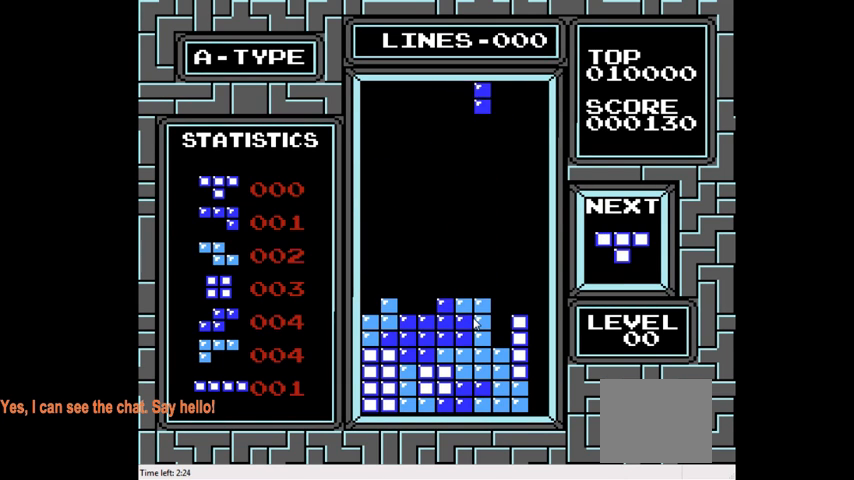
{"buttons": ["DPAD_DOWN"], "right_stick": "center", "events": [[67, "DPAD_RIGHT", "up"], [100, "CROSS", "up"], [233, "DPAD_RIGHT", "down"], [333, "DPAD_RIGHT", "up"], [500, "DPAD_DOWN", "down"]]}
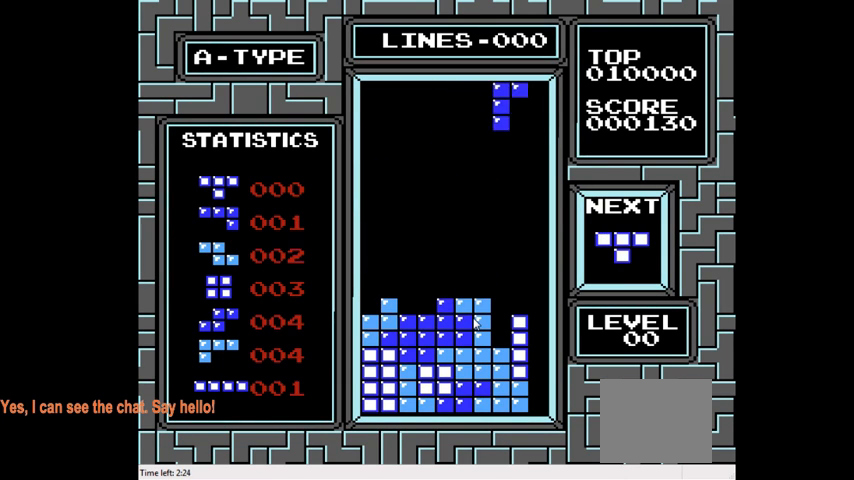
{"buttons": ["DPAD_DOWN"], "right_stick": "center", "events": []}
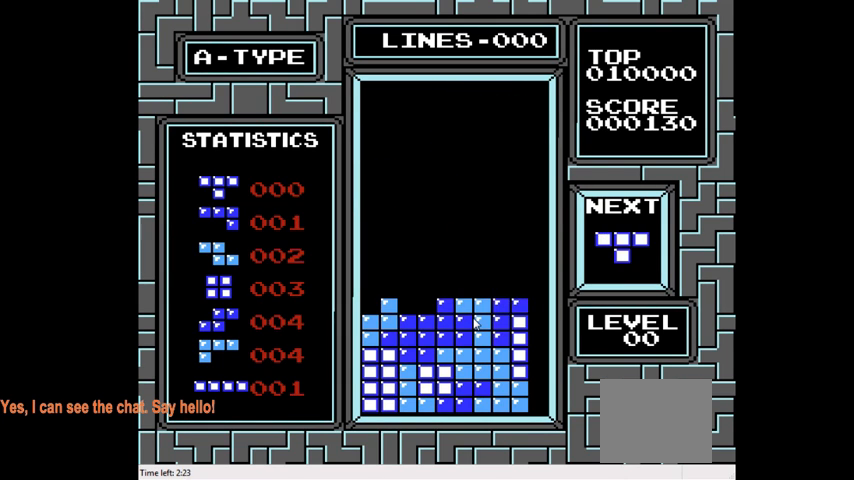
{"buttons": ["DPAD_LEFT"], "right_stick": "center", "events": [[200, "DPAD_DOWN", "up"], [300, "DPAD_LEFT", "down"]]}
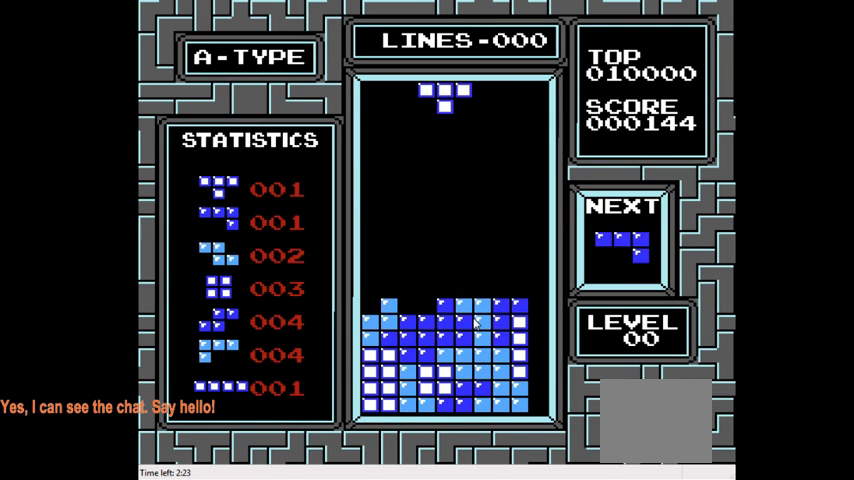
{"buttons": ["DPAD_DOWN"], "right_stick": "center", "events": [[200, "CROSS", "down"], [300, "CROSS", "up"], [467, "DPAD_LEFT", "up"], [500, "DPAD_DOWN", "down"]]}
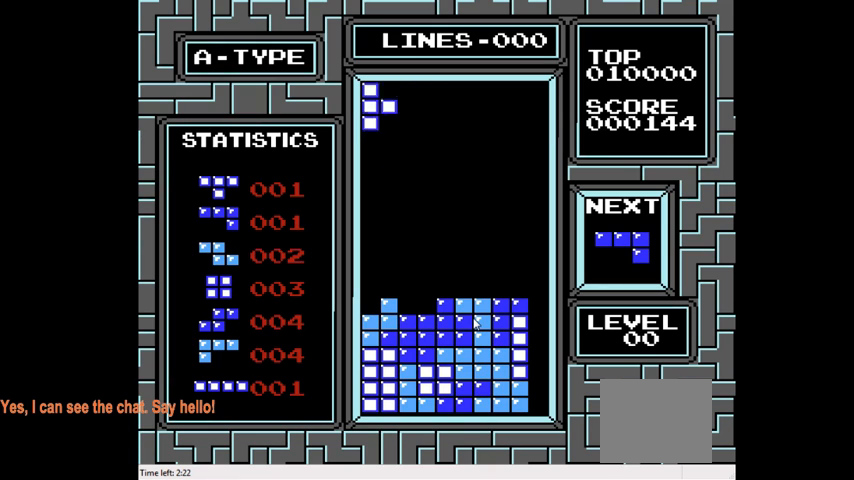
{"buttons": ["DPAD_DOWN"], "right_stick": "center", "events": []}
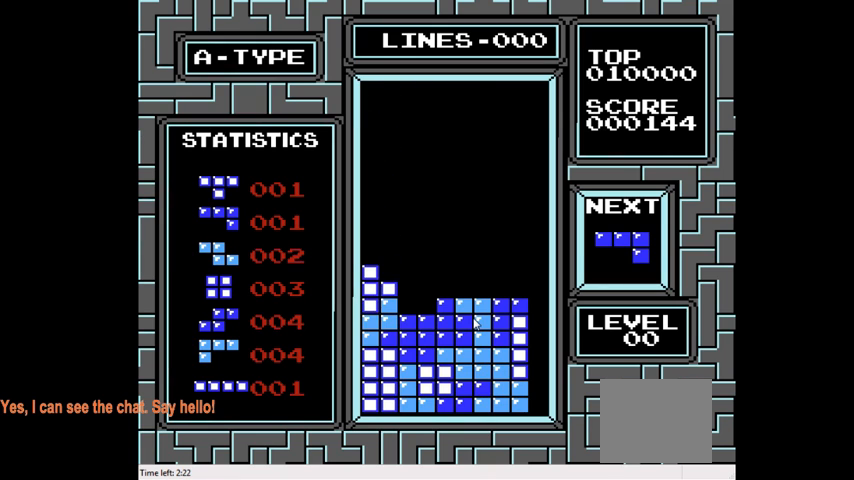
{"buttons": ["DPAD_DOWN"], "right_stick": "center", "events": [[67, "DPAD_DOWN", "up"], [200, "CIRCLE", "down"], [300, "CIRCLE", "up"], [400, "CIRCLE", "down"], [500, "CIRCLE", "up"], [500, "DPAD_DOWN", "down"]]}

▬▬▬▬▬▬▬▬▬▬

• _Exercise brief_
Before handing back the copy, remove the pictures; otherwise print the data exactly.

• _Exercise response_
{"buttons": ["DPAD_DOWN"], "right_stick": "center", "events": [[67, "DPAD_RIGHT", "up"], [100, "CROSS", "up"], [233, "DPAD_RIGHT", "down"], [333, "DPAD_RIGHT", "up"], [500, "DPAD_DOWN", "down"]]}
{"buttons": ["DPAD_DOWN"], "right_stick": "center", "events": []}
{"buttons": ["DPAD_LEFT"], "right_stick": "center", "events": [[200, "DPAD_DOWN", "up"], [300, "DPAD_LEFT", "down"]]}
{"buttons": ["DPAD_DOWN"], "right_stick": "center", "events": [[200, "CROSS", "down"], [300, "CROSS", "up"], [467, "DPAD_LEFT", "up"], [500, "DPAD_DOWN", "down"]]}
{"buttons": ["DPAD_DOWN"], "right_stick": "center", "events": []}
{"buttons": ["DPAD_DOWN"], "right_stick": "center", "events": [[67, "DPAD_DOWN", "up"], [200, "CIRCLE", "down"], [300, "CIRCLE", "up"], [400, "CIRCLE", "down"], [500, "CIRCLE", "up"], [500, "DPAD_DOWN", "down"]]}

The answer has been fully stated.